● **REQUEST 1**:
Write out the passage of the measure theory notes below word for word, beginning at the words "For a complex" and stopping after the words "to a rotation.".

● **SOURCE EXTRACT**:
>>>
09. $\mathcal{L}^p$ Functions
Integration on Complex Valued Function
Let $(X, \mathscr{F}, \mu)$ be a measure space, and $E \in \mathscr{F}$.
정의.
A complex valued function $f = u + iv$, (where $u, v$ are real functions) is measurable if $u$ and $v$ are both measurable.
For a complex function $f$,
\[f \in \mathcal{L}^{1}(E, \mu) \iff \int _ E \left\lvert f \right\rvert \,d{\mu} < \infty \iff u, v \in \mathcal{L}^{1}(E, \mu).\]If $f = u + iv \in \mathcal{L}^{1}(E, \mu)$, we define
\[\int _ E f \,d{\mu} = \int _ E u \,d{\mu} + i\int _ E v \,d{\mu}.\]
참고.
Linearity also holds for complex valued functions. For $f _ 1, f _ 2 \in \mathcal{L}^{1}(\mu)$ and $\alpha \in \mathbb{C}$,
\[\int _ E \left( f _ 1 + \alpha f _ 2 \right) \,d{\mu} = \int _ E f _ 1 \,d{\mu} + \alpha \int _ E f _ 2 \,d{\mu}.\]Choose $c \in \mathbb{C}$ and $\left\lvert c \right\rvert = 1$ such that $\displaystyle c \int _ E f \,d{\mu} \geq 0$. This is possible since multiplying by $c$ is equivalent to a rotation.
Now set $cf = u + vi$ where $u, v$ are real functions and the integral of $v$ over $E$ is $0$. Then,
\[\begin{aligned} \left\lvert \int _ E f \,d{\mu} \right\rvert & = c \int _ E f\,d{\mu} = \int _ E u \,d{\mu} \\ & \leq \int _ E (u^2+v^2)^{1/2} \,d{\mu} \\ & = \int _ E \left\lvert cf \right\rvert \,d{\mu} = \int _ E \left\lvert f \right\rvert \,d{\mu}. \end{aligned}\]Functions of Class $\mathcal{L}^{p}$
$\mathcal{L}^p$ Space
Assume that $(X, \mathscr{F}, \mu)$ is given and $X = E$.
정의. ($\mathcal{L}^{p}$) A complex function $f$ is in $\mathcal{L}^{p}(\mu)$ if $f$ is measurable and $\displaystyle\int _ E \left\lvert f \right\rvert ^p \,d{\mu} < \infty$.
<<<
● **INFORMATION SUPPLIED**:
>>>
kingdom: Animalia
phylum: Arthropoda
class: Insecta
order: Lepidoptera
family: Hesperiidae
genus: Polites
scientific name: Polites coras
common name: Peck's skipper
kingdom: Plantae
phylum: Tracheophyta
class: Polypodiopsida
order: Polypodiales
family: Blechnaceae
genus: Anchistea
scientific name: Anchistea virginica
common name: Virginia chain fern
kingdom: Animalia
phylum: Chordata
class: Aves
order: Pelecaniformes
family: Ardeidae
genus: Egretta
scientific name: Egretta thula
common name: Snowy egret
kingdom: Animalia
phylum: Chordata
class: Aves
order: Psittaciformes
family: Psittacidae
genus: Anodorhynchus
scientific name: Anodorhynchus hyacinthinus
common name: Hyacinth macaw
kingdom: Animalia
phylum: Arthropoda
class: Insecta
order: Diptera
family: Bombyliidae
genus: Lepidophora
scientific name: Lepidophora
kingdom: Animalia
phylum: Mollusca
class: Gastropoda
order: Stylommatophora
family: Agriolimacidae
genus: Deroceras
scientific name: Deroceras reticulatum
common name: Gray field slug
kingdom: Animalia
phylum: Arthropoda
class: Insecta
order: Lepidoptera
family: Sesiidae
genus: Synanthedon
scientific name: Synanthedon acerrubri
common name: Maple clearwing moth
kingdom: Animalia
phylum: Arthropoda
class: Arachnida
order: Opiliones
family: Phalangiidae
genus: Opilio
<<<
● **REQUEST 2**:
Give again, unchanged, the rows from the first one through the one containing "genus: Anchistea", including both.

● **WRITTEN REPLY 1**:
For a complex function $f$,
\[f \in \mathcal{L}^{1}(E, \mu) \iff \int _ E \left\lvert f \right\rvert \,d{\mu} < \infty \iff u, v \in \mathcal{L}^{1}(E, \mu).\]If $f = u + iv \in \mathcal{L}^{1}(E, \mu)$, we define
\[\int _ E f \,d{\mu} = \int _ E u \,d{\mu} + i\int _ E v \,d{\mu}.\]
참고.
Linearity also holds for complex valued functions. For $f _ 1, f _ 2 \in \mathcal{L}^{1}(\mu)$ and $\alpha \in \mathbb{C}$,
\[\int _ E \left( f _ 1 + \alpha f _ 2 \right) \,d{\mu} = \int _ E f _ 1 \,d{\mu} + \alpha \int _ E f _ 2 \,d{\mu}.\]Choose $c \in \mathbb{C}$ and $\left\lvert c \right\rvert = 1$ such that $\displaystyle c \int _ E f \,d{\mu} \geq 0$. This is possible since multiplying by $c$ is equivalent to a rotation.

● **WRITTEN REPLY 2**:
kingdom: Animalia
phylum: Arthropoda
class: Insecta
order: Lepidoptera
family: Hesperiidae
genus: Polites
scientific name: Polites coras
common name: Peck's skipper
kingdom: Plantae
phylum: Tracheophyta
class: Polypodiopsida
order: Polypodiales
family: Blechnaceae
genus: Anchistea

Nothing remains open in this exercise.